Typically when one makes a decision to purchase a property, financial officers would tell them that it will not be a problem to secure a bank loan. True in most cases, but, I recently knew a person who could not obtain a loan because he had put his name as a guarantor for someone else’s bank loan. And it turned out that the person he was a guarantor for could not repay his loan, so the guarantor himself was blacklisted. So even though this guarantor is a district manager of a well-established firm, he could not secure a loan. So although it may seem as though any Tom, Dick and Harry can easily get loans approved, financial institutions do have a master list they refer to before they approve loan applications.
Thankfully though, there is now such a thing known as bad credit loans, simply put: loans offered to people with not-so-nice credit histories. Of course, the interest rates may not be as appealing as that of a loan offered to someone with a credible loan history, but beggars can’t be choosers, right? Out of the 2 kinds of bad credit loans, secured loans surprisingly offer more uncertainty than an unsecured loan. An unsecured loan is also known as a personal loan and enables one to borrow money without the risk of one’s personal assets being up for repossession should something go wrong.
On the other hand, if you’re already in a mountain of debt and you want to reduce your debts into one easy payment, you might want to consider taking a loan that can enable you to consolidate your debts. This is a great mechanism to help you get the reins together and to take control of the situation. At the end of the day, it is a matter of getting the peace of mind by not having to worry about paying countless debts, but rather paying just a lump sum every month.

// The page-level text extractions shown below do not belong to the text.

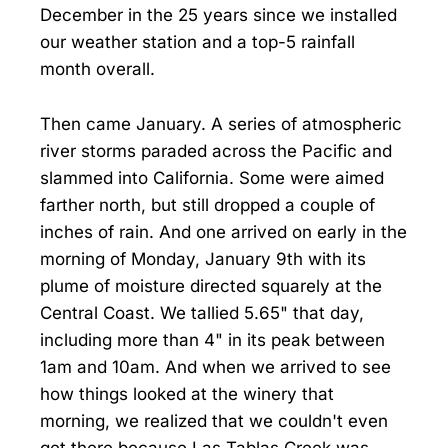
December in the 25 years since we installed
our weather station and a top-5 rainfall
month overall.
Then came January. A series of atmospheric
river storms paraded across the Pacific and
slammed into California. Some were aimed
farther north, but still dropped a couple of
inches of rain. And one arrived on early in the
morning of Monday, January 9th with its
plume of moisture directed squarely at the
Central Coast. We tallied 5.65" that day,
including more than 4" in its peak between
1am and 10am. And when we arrived to see
how things looked at the winery that
morning, we realized that we couldn't even
get there because Las Tablas Creek was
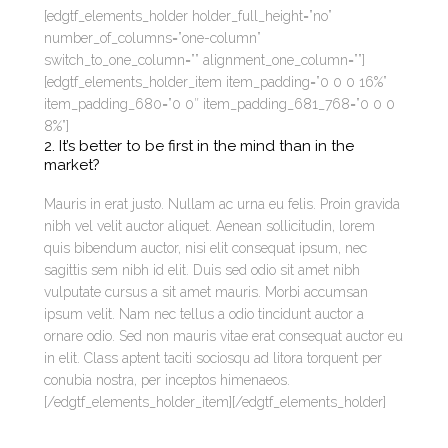
[edgtf_elements_holder holder_full_height=”no”
number_of_columns=”one-column”
switch_to_one_column=”” alignment_one_column=””]
[edgtf_elements_holder_item item_padding=”0 0 0 16%”
item_padding_680=”0 0″ item_padding_681_768=”0 0 0
8%”]
2. It’s better to be first in the mind than in the
market?
Mauris in erat justo. Nullam ac urna eu felis. Proin gravida
nibh vel velit auctor aliquet. Aenean sollicitudin, lorem
quis bibendum auctor, nisi elit consequat ipsum, nec
sagittis sem nibh id elit. Duis sed odio sit amet nibh
vulputate cursus a sit amet mauris. Morbi accumsan
ipsum velit. Nam nec tellus a odio tincidunt auctor a
ornare odio. Sed non mauris vitae erat consequat auctor eu
in elit. Class aptent taciti sociosqu ad litora torquent per
conubia nostra, per inceptos himenaeos.
[/edgtf_elements_holder_item][/edgtf_elements_holder]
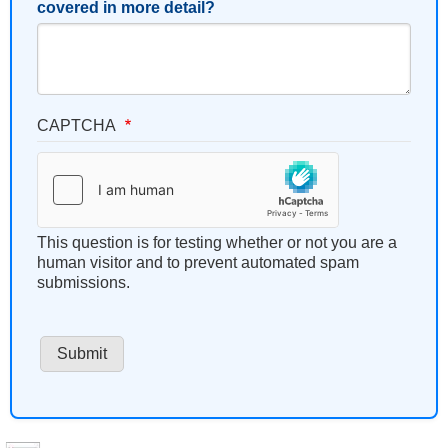
covered in more detail?
CAPTCHA
This question is for testing whether or not you are a
human visitor and to prevent automated spam
submissions.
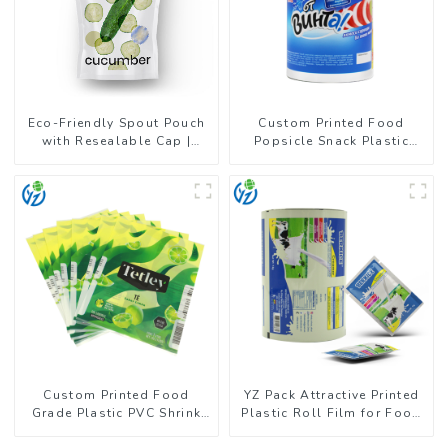
Eco-Friendly Spout Pouch
Custom Printed Food
with Resealable Cap |
Popsicle Snack Plastic
FDA-Approved Liquid
Wrapper Packaging Roll
Packaging
Film
Custom Printed Food
YZ Pack Attractive Printed
Grade Plastic PVC Shrink
Plastic Roll Film for Food
Film For Bottle
Branding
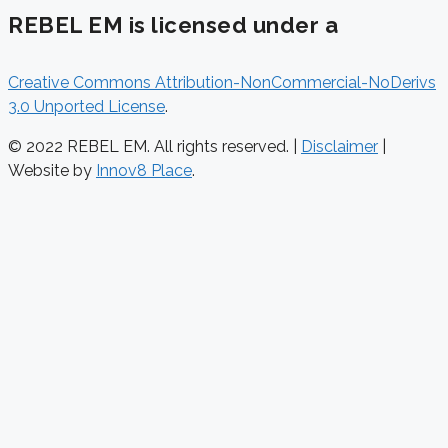
REBEL EM is licensed under a
Creative Commons Attribution-NonCommercial-NoDerivs
3.0 Unported License
.
© 2022 REBEL EM. All rights reserved. |
Disclaimer
|
Website by
Innov8 Place
.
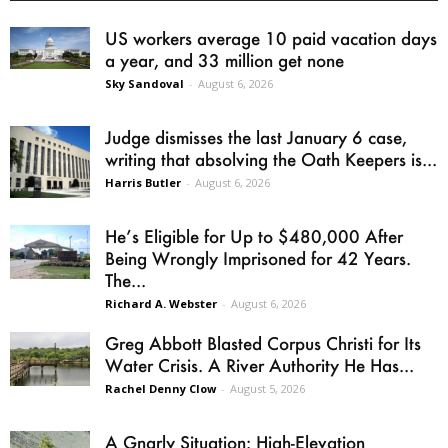
US workers average 10 paid vacation days
a year, and 33 million get none
Sky Sandoval
-
August 6, 2026
Judge dismisses the last January 6 case,
writing that absolving the Oath Keepers is...
Harris Butler
-
August 6, 2026
He’s Eligible for Up to $480,000 After
Being Wrongly Imprisoned for 42 Years.
The...
Richard A. Webster
-
August 6, 2026
Greg Abbott Blasted Corpus Christi for Its
Water Crisis. A River Authority He Has...
Rachel Denny Clow
-
August 5, 2026
A Gnarly Situation: High-Elevation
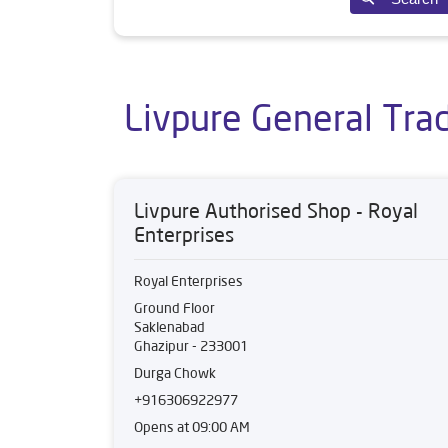
Livpure General Trad
Livpure Authorised Shop - Royal
Enterprises
Royal Enterprises
Ground Floor
Saklenabad
Ghazipur
-
233001
Durga Chowk
+916306922977
Opens at 09:00 AM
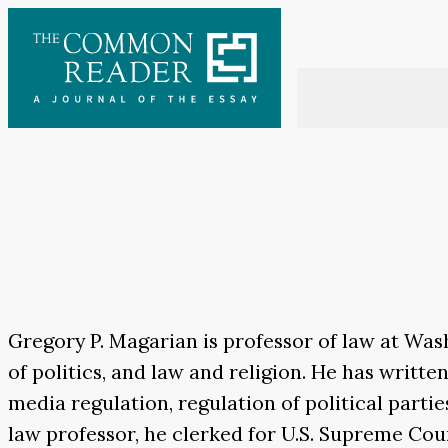
Skip
to
content
Gregory P. Magarian is professor of law at Was
of politics, and law and religion. He has writte
media regulation, regulation of political part
law professor, he clerked for U.S. Supreme Court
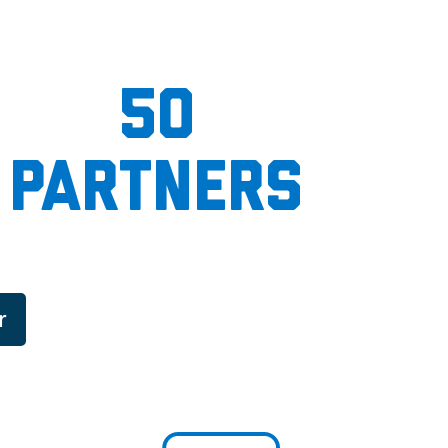
50
partners
r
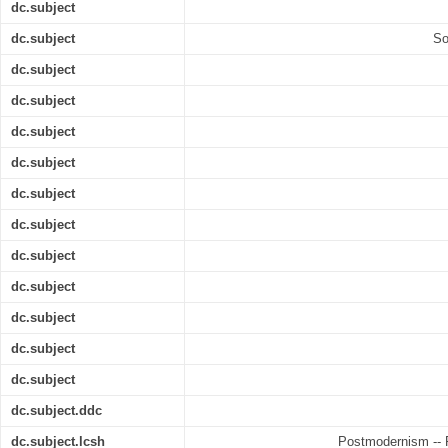
dc.subject
dc.subject
So
dc.subject
dc.subject
dc.subject
dc.subject
dc.subject
dc.subject
dc.subject
dc.subject
dc.subject
dc.subject
dc.subject
dc.subject.ddc
dc.subject.lcsh
Postmodernism -- R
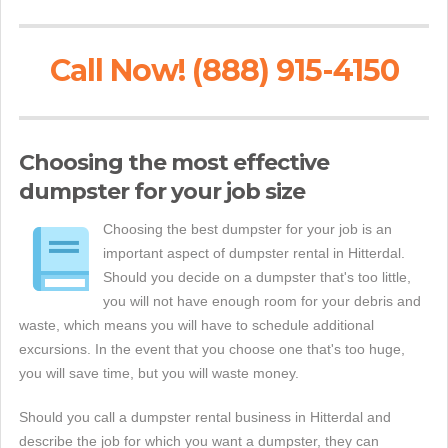
Call Now! (888) 915-4150
Choosing the most effective
dumpster for your job size
Choosing the best dumpster for your job is an
important aspect of dumpster rental in Hitterdal.
Should you decide on a dumpster that's too little,
you will not have enough room for your debris and
waste, which means you will have to schedule additional
excursions. In the event that you choose one that's too huge,
you will save time, but you will waste money.
Should you call a dumpster rental business in Hitterdal and
describe the job for which you want a dumpster, they can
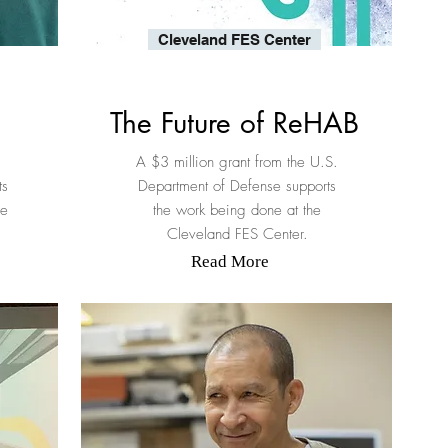
Cleveland FES Center
The Future of ReHAB
s
A $3 million grant from the U.S.
ts
Department of Defense supports
re
the work being done at the
Cleveland FES Center.
Read More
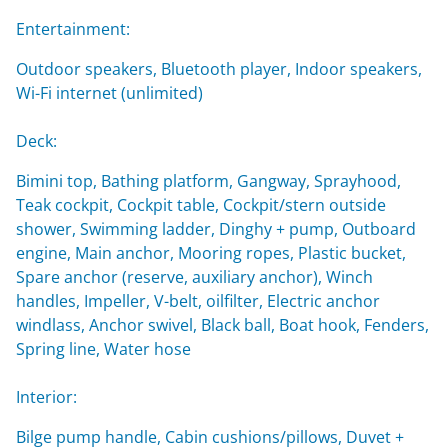
Entertainment:
Outdoor speakers, Bluetooth player, Indoor speakers,
Wi-Fi internet (unlimited)
Deck:
Bimini top, Bathing platform, Gangway, Sprayhood,
Teak cockpit, Cockpit table, Cockpit/stern outside
shower, Swimming ladder, Dinghy + pump, Outboard
engine, Main anchor, Mooring ropes, Plastic bucket,
Spare anchor (reserve, auxiliary anchor), Winch
handles, Impeller, V-belt, oilfilter, Electric anchor
windlass, Anchor swivel, Black ball, Boat hook, Fenders,
Spring line, Water hose
Interior:
Bilge pump handle, Cabin cushions/pillows, Duvet +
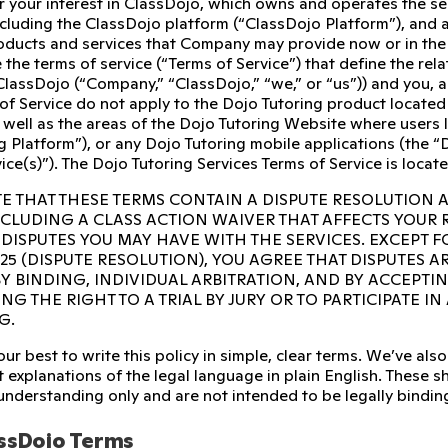
r your interest in ClassDojo, which owns and operates the s
ncluding the ClassDojo platform (“ClassDojo Platform”), and 
ducts and services that Company may provide now or in the fu
 the terms of service (“Terms of Service”) that define the re
ClassDojo (“Company,” “ClassDojo,” “we,” or “us”)) and you, 
of Service do not apply to the Dojo Tutoring product located
 well as the areas of the Dojo Tutoring Website where users l
g Platform”), or any Dojo Tutoring mobile applications (the “D
ice(s)”). The Dojo Tutoring Services Terms of Service is locat
E THAT THESE TERMS CONTAIN A DISPUTE RESOLUTION 
INCLUDING A CLASS ACTION WAIVER THAT AFFECTS YOUR
 DISPUTES YOU MAY HAVE WITH THE SERVICES. EXCEPT F
 25 (DISPUTE RESOLUTION), YOU AGREE THAT DISPUTES A
Y BINDING, INDIVIDUAL ARBITRATION, AND BY ACCEPTI
NG THE RIGHT TO A TRIAL BY JURY OR TO PARTICIPATE I
G.
ur best to write this policy in simple, clear terms. We’ve a
 explanations of the legal language in plain English. These sho
 understanding only and are not intended to be legally bindin
ssDojo Terms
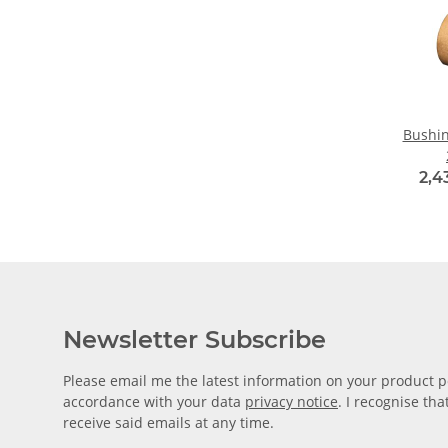
Bushin
2,4
Newsletter Subscribe
Please email me the latest information on your product po
accordance with your data
privacy notice
. I recognise th
receive said emails at any time.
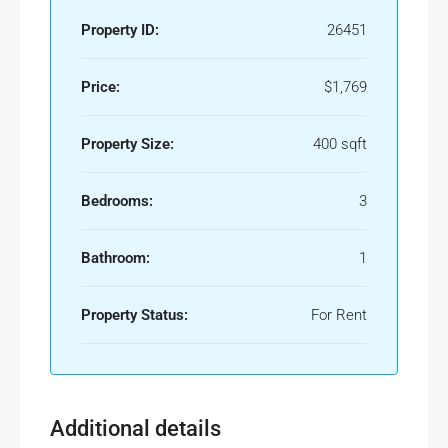
Property ID:
26451
Price:
$1,769
Property Size:
400 sqft
Bedrooms:
3
Bathroom:
1
Property Status:
For Rent
Additional details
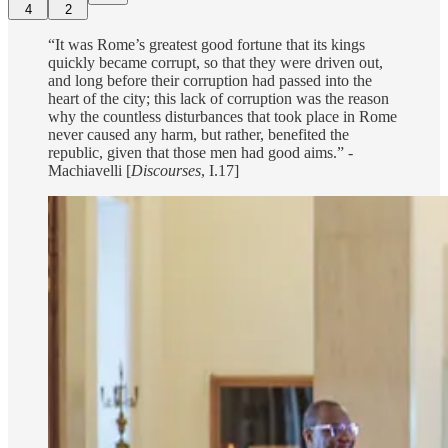
4
2
“It was Rome’s greatest good fortune that its kings
quickly became corrupt, so that they were driven out,
and long before their corruption had passed into the
heart of the city; this lack of corruption was the reason
why the countless disturbances that took place in Rome
never caused any harm, but rather, benefited the
republic, given that those men had good aims.” -
Machiavelli [
Discourses
, I.17]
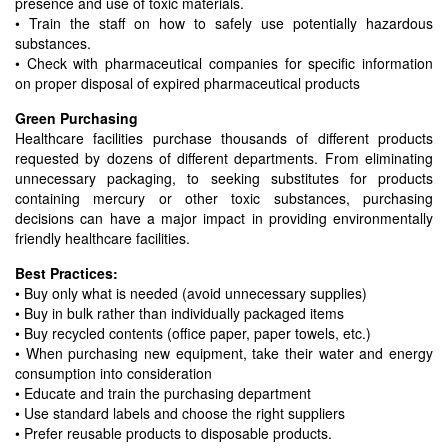
presence and use of toxic materials.
• Train the staff on how to safely use potentially hazardous
substances.
• Check with pharmaceutical companies for specific information
on proper disposal of expired pharmaceutical products
Green Purchasing
Healthcare facilities purchase thousands of different products
requested by dozens of different departments. From eliminating
unnecessary packaging, to seeking substitutes for products
containing mercury or other toxic substances, purchasing
decisions can have a major impact in providing environmentally
friendly healthcare facilities.
Best Practices:
• Buy only what is needed (avoid unnecessary supplies)
• Buy in bulk rather than individually packaged items
• Buy recycled contents (office paper, paper towels, etc.)
• When purchasing new equipment, take their water and energy
consumption into consideration
• Educate and train the purchasing department
• Use standard labels and choose the right suppliers
• Prefer reusable products to disposable products.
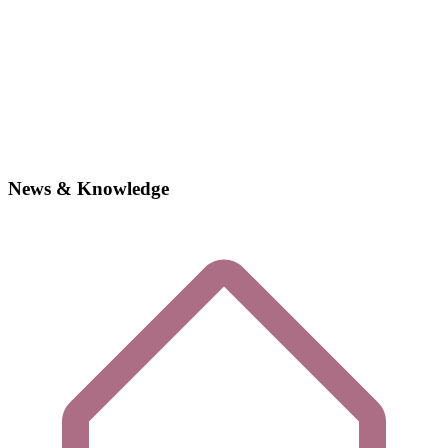
News & Knowledge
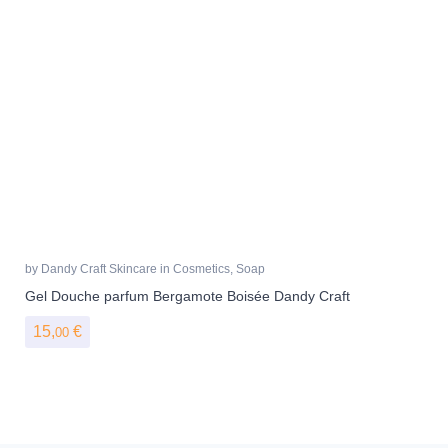
by
Dandy Craft Skincare
in
Cosmetics
,
Soap
Gel Douche parfum Bergamote Boisée Dandy Craft
15,
€
00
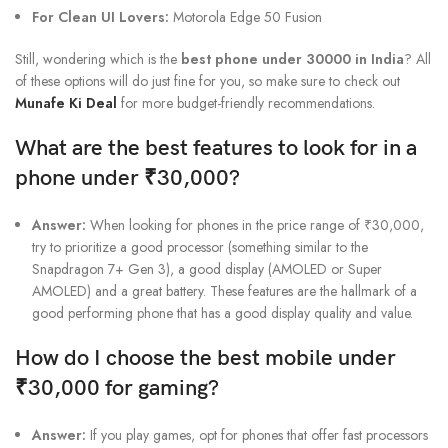
For Clean UI Lovers:
Motorola Edge 50 Fusion
Still, wondering which is the
best phone under 30000 in India
? All
of these options will do just fine for you, so make sure to check out
Munafe Ki Deal
for more budget-friendly recommendations.
What are the best features to look for in a
phone under ₹30,000?
Answer:
When looking for phones in the price range of ₹30,000,
try to prioritize a good processor (something similar to the
Snapdragon 7+ Gen 3), a good display (AMOLED or Super
AMOLED) and a great battery. These features are the hallmark of a
good performing phone that has a good display quality and value.
How do I choose the best mobile under
₹30,000 for gaming?
Answer:
If you play games, opt for phones that offer fast processors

I remember the hassle I went thru to get my car loan approved… guarantor, no guarantor… it seemed like the bank couldn’t make up their minds! I’m currently deliberating whether or not to take up a debt consolidation loan (if the banks will let me!) and pay off the cards and the car once and for all… Hmm… food for thought.
The Giddy Tiger says: Something to think about….but bear in mind, a debt consolidation loan will come with interest to pay too!